— Ну вот. Успех практически гарантирован. Осталось придумать подходящее название. Воздухолетательный снаряд — длинно и не музыкально. Предлагаю «Летательный аппарат Можайского и Самохвалова». Коротко — «МоСаЛет».
— Нет уж, Петр Андреевич, у вас главная доля, извольте быть первым.
— «СаМоЛет?» Тоже неплохо. До завтра, Александр Федорович.
Глава 4
25 апреля — 3 мая 1889 года. Крым
Арендт встретил Самохвалова в Симферополе.
Несмотря на теплую погоду, яркое солнце и душистые запахи крымского разнотравья, курортный сезон еще не начался. Но после питерской сырости Крым казался настоящим раем, средь которого в Ялту неспешно тащилась повозка, в которой два единомышленника разговаривали обо всем на свете, если «все» хоть как-то касалось полетов.
Скромный домишко в окрестностях Ялты служил красноречивым свидетельством общности судьбы российских изобретателей. Что моряк, что врач — итог один. Нужда, деньги ухнули в прорву страсти, сжигающей изнутри почище алкоголизма, отвернувшиеся близкие, у коих лопнуло терпение. Одиночество и жизненный тупик.
Десятки птичьих чучел, модели планеров, кучи журналов и газет, несколько книжек, превративших обитель Арендта в храм небесного бога, содержались в куда большем порядке, нежели Петины ритуальные реликвии на Васильевском. Профессия врача вбивает аккуратность и привычку к чистоте куда-то в центр фюзеляжа, и извлечь ее без полной разборки организма никак немыслимо.
К сожалению, уже в течение первых суток Петя выведал все, что первый русский планерист не успел опубликовать. Его суждения теперь не были столь категоричны, как ранее, но он по-прежнему оставался приверженцем безмоторного полета.
— Петр Андреевич, вам и никому другому не понять меня, пока не попробовали летать в Крыму.
— Что же здесь особенного? Нет, конечно, очень красиво — горы, море.
— Э-э, молодой человек, я вам не выдал самую главную тайну Крыма. — Весь внимание.
— Не торопитесь, — врач подлил чаю из щербатого чайника и хрустнул пряником. — Если не жаль потратить дня три-четыре и шесть рублей, я покажу вам нечто, коему нет ничего подобного в мире.
На следующее утро арендованный баркас с молчаливым татарином, капитаном и командой в одном лице, принял на борт Самохвалова, Арендта, ящик с «Кодаком» и большой сверток, замотанный мешковиной. Утлое рыбацкое суденышко украсилось латаным-перелатаным косым парусом и лениво двинулось на северо-восток вдоль крымского берега.
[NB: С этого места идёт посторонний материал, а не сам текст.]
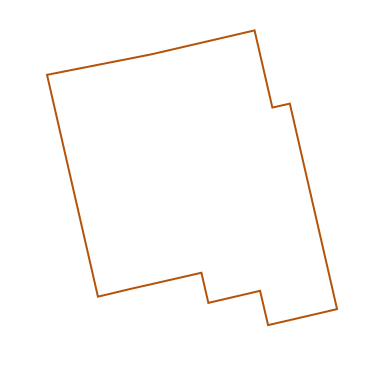 Latimer, Oklahoma, United States of America, rotated 77°
{"feature_id": "52423323B76239020598074", "entity_name": "Latimer", "entity_type": "district", "adm_level": 2, "iso_a3": "USA", "parent_name": "United States of America", "parent_adm1": "Oklahoma", "projection": "mercator", "projection_center": [-95.16, 34.87], "detail": "fine", "context": "isolated", "style": "outline", "palette": "amber", "viewbox_px": 384, "rotation_deg": 77, "n_neighbors": 0, "source": "geoboundaries", "source_scale": "gbopen_adm2", "svg_char_len": 326}
<svg xmlns="http://www.w3.org/2000/svg" viewBox="0 0 384 384"><g transform="rotate(77 192 192)"><path d="M272.8,307.2L272.6,271.8L272.8,201.0L303.7,201.0L303.6,147.9L338.8,147.8L338.8,104.3L338.7,77.0L127.9,76.8L127.8,94.7L48.6,94.7L48.7,201.1L45.2,306.9L272.8,307.2Z" fill="none" stroke="#b45309" stroke-width="2"/></g></svg>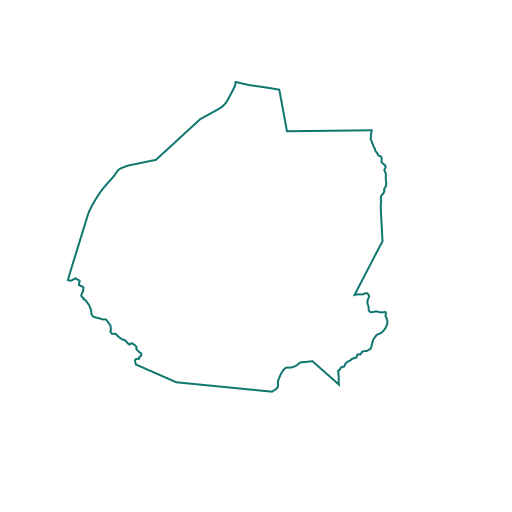 outline of San Juan, Intibucá, Honduras, rotated 324°
{"feature_id": "27666195B28906986091339", "entity_name": "San Juan", "entity_type": "district", "adm_level": 2, "iso_a3": "HND", "parent_name": "Honduras", "parent_adm1": "Intibucá", "projection": "natural_earth1", "projection_center": [-88.422, 14.413], "detail": "fine", "context": "isolated", "style": "outline", "palette": "teal", "viewbox_px": 512, "rotation_deg": 324, "n_neighbors": 0, "source": "geoboundaries", "source_scale": "gbopen_adm2", "svg_char_len": 6000}
<svg xmlns="http://www.w3.org/2000/svg" viewBox="0 0 512 512"><g transform="rotate(324 256 256)"><path d="M194.0,375.4L195.1,375.3L195.8,375.1L196.3,374.9L196.9,374.5L197.4,374.0L197.9,373.5L198.4,372.8L199.2,371.5L199.6,371.0L200.1,370.4L200.9,369.7L201.8,369.1L204.0,367.7L205.4,366.9L206.9,366.1L208.4,365.4L209.3,365.0L210.7,364.5L211.8,364.2L212.7,364.1L213.5,364.0L214.4,364.1L214.8,364.2L215.3,364.4L216.0,364.8L217.4,365.9L218.6,366.7L220.1,367.4L221.5,367.8L222.7,368.1L224.1,368.3L225.8,368.4L227.7,368.2L228.3,368.2L229.3,368.3L230.1,368.6L230.7,368.8L231.4,369.2L231.7,369.5L232.3,370.0L239.8,374.3L247.5,408.7L248.1,407.6L251.6,402.8L252.0,402.3L252.8,400.7L253.5,399.6L253.9,399.2L254.1,398.9L254.5,398.2L254.6,397.9L254.5,397.5L254.6,397.3L257.0,397.2L258.0,396.8L258.8,396.3L259.3,396.2L259.8,396.2L260.3,396.4L261.6,397.0L262.0,397.1L262.3,397.2L262.7,397.0L263.7,396.4L265.2,395.7L266.2,395.5L266.9,395.4L267.5,395.4L268.7,395.5L269.1,395.6L269.8,395.8L270.3,395.9L271.5,395.9L272.1,395.8L272.8,395.6L273.3,395.6L273.6,395.7L273.8,396.0L274.0,396.1L274.3,396.2L274.9,396.3L275.4,396.1L275.7,396.2L276.2,396.5L276.6,396.9L276.9,397.0L277.2,397.2L277.4,397.2L277.8,397.0L278.5,396.4L279.3,395.7L279.6,395.6L280.2,395.6L280.6,395.6L281.6,396.0L282.0,396.3L282.4,396.9L282.6,397.0L282.9,397.0L283.2,396.9L285.2,395.9L285.7,395.9L286.2,396.0L287.4,396.5L288.6,397.0L288.9,397.1L289.3,397.6L289.6,397.8L290.2,398.1L291.1,398.2L292.5,398.2L293.8,398.4L294.2,398.4L294.7,398.2L295.6,397.5L297.8,395.6L300.6,393.4L301.8,392.5L302.7,392.2L307.1,390.8L307.6,390.8L308.6,391.0L310.5,391.5L311.1,391.6L311.9,391.7L312.9,391.7L314.0,391.6L314.7,391.5L317.9,390.6L318.5,390.4L319.4,389.7L321.0,388.9L321.6,388.5L322.6,387.7L323.1,387.2L323.5,386.7L324.2,385.5L324.7,384.2L325.1,382.9L325.2,382.4L325.2,381.6L325.3,381.3L325.5,381.0L325.7,380.5L326.0,380.1L326.2,379.9L326.8,379.5L327.3,378.9L327.7,378.2L327.8,377.8L327.8,377.5L327.7,377.3L327.5,377.1L327.3,377.0L326.8,376.9L326.4,376.7L325.1,375.8L323.6,374.8L323.2,374.4L321.1,371.9L320.7,371.5L320.2,371.2L319.5,370.8L318.4,370.4L317.8,370.2L316.3,369.3L315.9,368.9L315.6,368.6L315.4,368.2L315.3,367.9L315.3,367.3L315.3,366.7L315.4,366.3L315.5,365.8L315.7,365.4L316.0,365.0L316.8,364.1L317.1,363.7L317.8,361.4L318.3,360.1L318.6,359.4L318.9,358.8L319.4,358.2L320.2,357.6L321.9,356.3L323.1,355.6L323.7,355.2L324.0,355.0L324.2,354.2L324.3,353.2L324.2,352.3L324.1,351.5L323.9,351.3L323.5,351.0L323.1,350.7L322.5,350.5L321.3,350.1L320.0,349.8L319.7,349.7L318.4,348.8L315.1,346.4L314.0,345.8L312.9,345.4L362.1,320.8L366.9,318.6L385.9,289.3L389.2,285.5L389.7,284.5L390.1,283.8L392.0,281.4L392.2,281.2L392.3,281.1L393.6,280.7L395.7,280.2L396.2,280.0L397.1,279.5L397.7,279.1L398.2,278.7L398.4,278.3L398.5,277.7L398.7,277.4L399.9,276.8L402.0,275.9L402.5,275.7L402.8,275.3L403.1,275.0L403.7,274.1L404.5,273.2L404.8,272.7L405.1,272.2L405.4,271.4L405.8,270.7L406.9,269.0L407.5,268.2L408.5,267.1L408.9,266.6L409.3,265.7L409.8,264.3L410.0,263.5L410.1,262.4L410.3,262.0L410.6,261.7L411.4,261.2L413.1,260.3L413.3,260.1L413.4,259.9L413.5,259.6L413.6,259.2L413.6,258.7L413.6,258.3L413.5,257.5L413.0,255.8L412.7,254.2L412.7,253.9L412.8,253.6L413.2,253.1L413.5,252.7L414.2,252.0L414.7,251.4L415.3,250.4L415.4,250.0L415.5,249.6L415.5,249.2L415.5,248.8L415.3,248.5L414.9,248.0L414.6,247.4L414.2,246.5L414.1,246.1L414.1,245.6L414.4,245.0L414.5,244.7L414.4,241.2L414.5,240.7L414.8,239.9L415.1,239.3L415.3,238.3L415.5,236.6L415.8,235.5L416.5,232.8L417.2,230.5L417.3,230.1L417.3,229.6L417.3,229.3L417.5,228.8L417.9,228.3L418.6,227.5L419.2,227.0L419.5,226.7L420.1,225.7L420.8,224.7L421.3,224.3L422.2,223.8L422.6,223.5L423.0,223.0L423.5,222.3L354.4,173.3L372.6,135.1L363.3,125.7L350.8,113.6L341.9,103.3L338.6,106.3L330.4,110.4L324.8,113.1L323.3,113.7L322.0,114.2L320.7,114.6L318.4,115.0L317.1,115.2L315.7,115.3L314.3,115.3L313.0,115.2L291.2,112.5L231.6,119.4L207.1,108.3L205.7,107.7L203.9,107.1L202.1,106.6L199.7,106.0L197.6,105.6L196.9,105.5L196.0,105.5L195.0,105.6L194.2,105.7L189.3,107.4L186.6,108.2L183.8,108.8L178.6,109.9L175.1,110.7L171.5,111.6L168.0,112.7L163.1,114.5L157.9,116.6L152.8,118.9L150.3,120.2L148.0,121.4L146.0,122.6L144.0,124.0L94.9,160.8L89.7,164.9L90.4,165.8L91.1,166.7L91.6,167.0L92.0,167.3L94.9,167.7L97.1,168.2L97.2,168.9L98.3,171.2L98.7,172.3L98.7,172.5L98.5,172.9L97.9,173.2L97.4,173.6L96.2,174.7L95.8,175.2L95.7,175.3L95.8,175.6L96.4,176.7L97.1,178.0L97.9,179.3L98.0,179.6L98.0,179.8L97.4,180.7L96.9,181.2L96.2,181.9L95.7,182.4L95.1,183.0L94.9,183.2L94.0,183.5L92.7,184.2L91.7,185.0L91.4,185.3L91.2,185.6L91.2,186.2L91.3,187.3L91.4,187.9L91.7,188.5L91.8,188.8L91.7,189.1L91.6,189.3L91.1,189.8L92.1,191.7L92.1,193.1L92.1,196.8L92.0,197.8L91.9,198.5L91.5,200.2L90.7,203.0L90.1,204.1L89.8,204.7L89.1,205.7L88.9,206.0L88.7,206.6L88.6,207.1L88.5,207.7L88.5,208.3L88.6,208.8L88.8,209.6L89.2,210.3L92.8,214.6L94.9,217.4L95.7,217.9L96.4,218.4L97.0,218.9L97.3,219.6L97.4,220.0L97.4,220.4L97.4,225.9L97.3,226.7L97.1,227.2L96.7,228.0L94.9,230.8L94.6,230.9L94.3,231.0L94.1,231.2L93.9,231.4L93.8,231.8L93.6,232.6L93.6,233.2L93.7,233.5L93.9,234.2L94.1,234.6L94.4,234.8L94.9,235.0L95.2,235.3L96.4,236.2L96.8,236.9L96.9,237.4L96.9,238.5L97.0,239.3L97.9,242.4L98.6,244.5L98.8,245.0L99.1,245.4L100.0,246.3L100.2,246.5L100.4,246.9L100.8,249.8L101.2,252.5L101.3,252.8L101.6,253.2L101.9,253.4L102.3,253.4L102.9,253.2L103.3,253.1L103.8,253.3L104.2,253.7L104.5,254.2L104.8,254.9L105.3,256.0L105.7,257.5L105.8,258.7L105.8,259.2L105.7,259.7L105.4,260.0L104.9,260.4L104.7,260.6L104.6,260.9L104.5,261.3L104.6,262.3L104.9,264.3L105.1,265.1L105.5,266.3L105.7,266.9L105.7,267.3L105.7,267.5L105.6,267.8L105.4,268.1L105.1,268.5L104.8,268.8L104.4,269.0L104.0,269.2L103.7,269.3L103.4,269.3L102.6,269.1L102.0,269.3L101.6,269.6L101.3,270.2L101.2,270.3L100.8,270.3L100.5,270.2L99.8,269.6L98.9,269.2L97.7,268.8L97.3,268.9L97.1,269.0L96.8,269.5L96.3,270.1L95.9,271.0L95.4,272.1L95.1,273.3L117.3,311.3L189.2,375.2L194.0,375.4Z" fill="none" stroke="#0f766e" stroke-width="2"/></g></svg>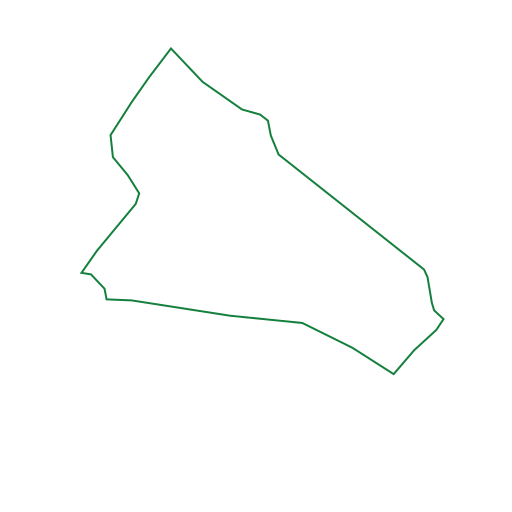 the border of Edinburgh, rotated 35°
{"feature_id": "GBR-2023", "entity_name": "Edinburgh", "entity_type": "Unitary District (city)", "adm_level": 1, "iso_a3": "GBR", "parent_name": "United Kingdom", "parent_adm1": "", "projection": "natural_earth1", "projection_center": [-3.306, 55.904], "detail": "fine", "context": "isolated", "style": "outline", "palette": "green", "viewbox_px": 512, "rotation_deg": 35, "n_neighbors": 0, "source": "natural_earth", "source_scale": "10m", "svg_char_len": 565}
<svg xmlns="http://www.w3.org/2000/svg" viewBox="0 0 512 512"><g transform="rotate(35 256 256)"><path d="M67.3,134.8L112.5,144.0L160.5,144.0L178.2,137.8L188.2,138.3L199.0,148.8L216.3,159.9L401.4,170.7L408.6,174.9L426.8,193.4L433.1,198.4L445.8,200.1L446.1,213.2L439.6,242.5L436.5,273.8L387.7,275.9L332.4,284.3L269.0,319.8L179.6,363.7L158.5,377.2L150.7,369.7L131.4,365.7L122.7,369.9L122.7,342.8L127.6,282.2L124.4,271.7L104.8,263.4L82.1,257.1L67.5,240.4L65.9,200.7L65.9,171.4L67.1,140.4L67.3,135.1L67.3,134.8Z" fill="none" stroke="#15803d" stroke-width="2"/></g></svg>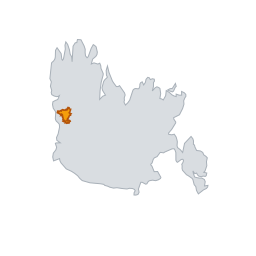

В часы и дни, когда от него ничего не зависело, Петр пытался расслабиться. Шелестел ветер в грязном полотнище, поскрипывал корпус, шептала вода за подозрительно низким бортом, ругались чайки и что-то заунывное тянул сквозь зубы мореман. С коллегой уже не хотелось общаться, все переговорено. Арендт тоже молчал, но с ним произошла странная метаморфоза. Он распрямился, словно даже помолодел. Редкая косматая борода лихо развевалась на ветру. В глазах светилась уверенность о владении неким секретным знанием, которое наполняет его существование смыслом и даже приподымает над простыми смертными.
К вечеру татарский колумб высадил путников в небольшом заливчике, который с трех сторон опоясывали невысокие горы. Авиаторы подхватили сверток, весивший без малого два пуда, и, спотыкаясь на гальке, отправились в глинобитную хижину неподалеку от полосы прибоя. В пределах прямой видимости манили к себе приличествующие статусу и состоянию гостя комфортные дачи, но Арендт, привыкший к крайней аскезе из-за вечного дефицита средств, решительно толкнул калитку в ветхом заборе.
Первую ночь в Коктебеле они провели у знакомых земского врача. Петя почти до утра не мог толком уснуть, поминутно просыпаясь из-за вездесущих насекомых. В шесть его уже поднял переполненный энергией планерист, изъял гривенник на нужды экспедиции, отошедший паре дюжих болгар-носильщиков, и четверка мужчин совершила короткое восхождение на гору Узун-Сырт.
На вершине любой горы красиво. Даже столь низкой, окруженной самым обычным пейзажем, без скал, утесов, ущелий, водопадов и прочих горских живописностей. Снизу, со стороны моря, дул непрекращающийся влажный ветер, быстро выстудивший остатки тепла из-под одежды.
Арендт пришел в неистовое возбуждение, подбросил картуз, поднятый ветром на приличную высоту, сбегал за ним, затем опомнился, наказал болгарам прибыть завтра к вечеру и принялся разматывать поклажу.